Thursday, August 19, 2010

Indonesian Central Bank Reviewing Shariah Lending Rules

Jakarta. The central bank is considering easing restrictions on Islamic banks by allowing them to adjust loan terms and boost lending.

“Shariah banks have asked that loans that are still current be allowed to be restructured,” Mulya Siregar, director of Islamic banking at the central bank, said in an interview in Jakarta on Tuesday.

“We’re having intensive discussions and will make a decision by the fourth quarter at the latest.” Current regulations, issued in 2008, only permit terms to be altered once debt becomes non-performing, Mulya said.

Indonesia, home to 192 million Muslims, introduced a law two years ago allowing financial institutions to offer services that comply with Shariah principles, 25 years after Malaysia.

Islamic banking assets total $93 billion in Malaysia in 2009, or 20 percent of the total, compared with 2.9 percent in Indonesia, according to central bank data.

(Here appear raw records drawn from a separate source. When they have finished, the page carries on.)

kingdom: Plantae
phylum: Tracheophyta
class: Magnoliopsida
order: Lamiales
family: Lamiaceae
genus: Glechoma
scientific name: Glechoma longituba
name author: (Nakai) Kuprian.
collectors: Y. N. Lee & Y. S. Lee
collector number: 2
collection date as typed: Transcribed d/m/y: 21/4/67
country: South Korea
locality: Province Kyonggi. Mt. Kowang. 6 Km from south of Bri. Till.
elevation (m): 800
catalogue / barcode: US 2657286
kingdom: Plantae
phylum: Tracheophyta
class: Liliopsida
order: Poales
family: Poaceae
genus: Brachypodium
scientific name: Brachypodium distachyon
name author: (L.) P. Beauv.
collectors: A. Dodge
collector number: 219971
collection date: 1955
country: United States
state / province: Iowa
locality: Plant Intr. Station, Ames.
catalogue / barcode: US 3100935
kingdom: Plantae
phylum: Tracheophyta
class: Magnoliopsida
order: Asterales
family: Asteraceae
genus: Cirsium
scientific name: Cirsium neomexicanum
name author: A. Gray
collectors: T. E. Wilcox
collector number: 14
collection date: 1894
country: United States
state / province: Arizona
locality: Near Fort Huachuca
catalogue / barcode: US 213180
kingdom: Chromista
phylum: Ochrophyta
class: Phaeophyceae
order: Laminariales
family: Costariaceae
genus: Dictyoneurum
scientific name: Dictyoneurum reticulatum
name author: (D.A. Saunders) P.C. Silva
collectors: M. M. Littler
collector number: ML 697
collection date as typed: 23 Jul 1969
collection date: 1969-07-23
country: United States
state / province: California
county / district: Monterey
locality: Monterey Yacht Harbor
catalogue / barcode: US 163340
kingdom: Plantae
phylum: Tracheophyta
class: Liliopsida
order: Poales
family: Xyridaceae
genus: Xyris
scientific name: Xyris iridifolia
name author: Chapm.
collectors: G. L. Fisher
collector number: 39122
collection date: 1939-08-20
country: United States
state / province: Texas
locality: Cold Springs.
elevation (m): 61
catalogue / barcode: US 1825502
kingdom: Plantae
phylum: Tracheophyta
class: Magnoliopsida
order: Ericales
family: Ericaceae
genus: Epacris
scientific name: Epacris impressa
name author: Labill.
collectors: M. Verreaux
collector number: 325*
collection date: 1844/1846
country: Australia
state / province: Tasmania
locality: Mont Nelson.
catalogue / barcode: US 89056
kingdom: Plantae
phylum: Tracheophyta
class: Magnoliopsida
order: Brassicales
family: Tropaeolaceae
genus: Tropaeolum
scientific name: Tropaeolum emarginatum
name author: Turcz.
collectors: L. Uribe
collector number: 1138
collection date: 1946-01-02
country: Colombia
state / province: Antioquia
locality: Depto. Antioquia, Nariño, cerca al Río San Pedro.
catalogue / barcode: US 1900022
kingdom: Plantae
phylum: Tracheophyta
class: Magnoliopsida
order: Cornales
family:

Islamic finance assets in Indonesia may increase 30 percent to Rp 97 trillion ($10.77 billion) by the end of 2010, up from Rp 75 trillion in 2009, Mulya said.

“Even with the late introduction of the laws, growth has been remarkable,” Mulya said. “We only had three Islamic banks in early 2008, now we have 10.” The 2008 law requires all lenders to spin off their Shariah divisions into separate units by 2023, he said.

Non-performing loans at Indonesia’s Islamic banks fell to 3.89 percent of total lending in June, down from 4.39 percent in the same month a year earlier, according to the central bank’s Web site.

That’s more than the 2.24 percent rate for troubled loans at secular commercial banks, down from 2.72 percent a year ago.

“Allowing banks to restructure early would help them focus on giving loans,” Teguh Hartanto, an analyst at state-owned Bahana Securities, said in an interview on Wednesday.

“Credit quality can deteriorate easily in a bad economic environment, forcing banks to curb lending as they have to maintain or even increase capital to support the higher NPL level.”

The non-performing loan rate could hit 4.7 percent if economic conditions deteriorate by 25 percent, the central bank said in a March report.

Indonesia needs to offer tax incentives to attract investors who don’t use religion as a basis for making investments in order to expand Islamic financial services, said Fauzi Ichsan, an economist at Standard Chartered.

“We have to understand that Indonesia is the world’s biggest Muslim country but its population is secular,” said Fauzi, whose bank gets most of its profit from emerging markets.

“Unless it has full government and parliamentary support, growth for Islamic finance in Indonesia may not be as smooth and large as Malaysia or some other Muslim countries.”

Banking that complies with the religion’s ban on interest is increasing at a rate of 15 percent annually, according to the Islamic Financial Services Board, making it the fastest-growing segment in the financial industry. Assets held by Islamic banks may climb to $1.6 trillion by 2012, IFSB and the Islamic Development Bank said in a report in April.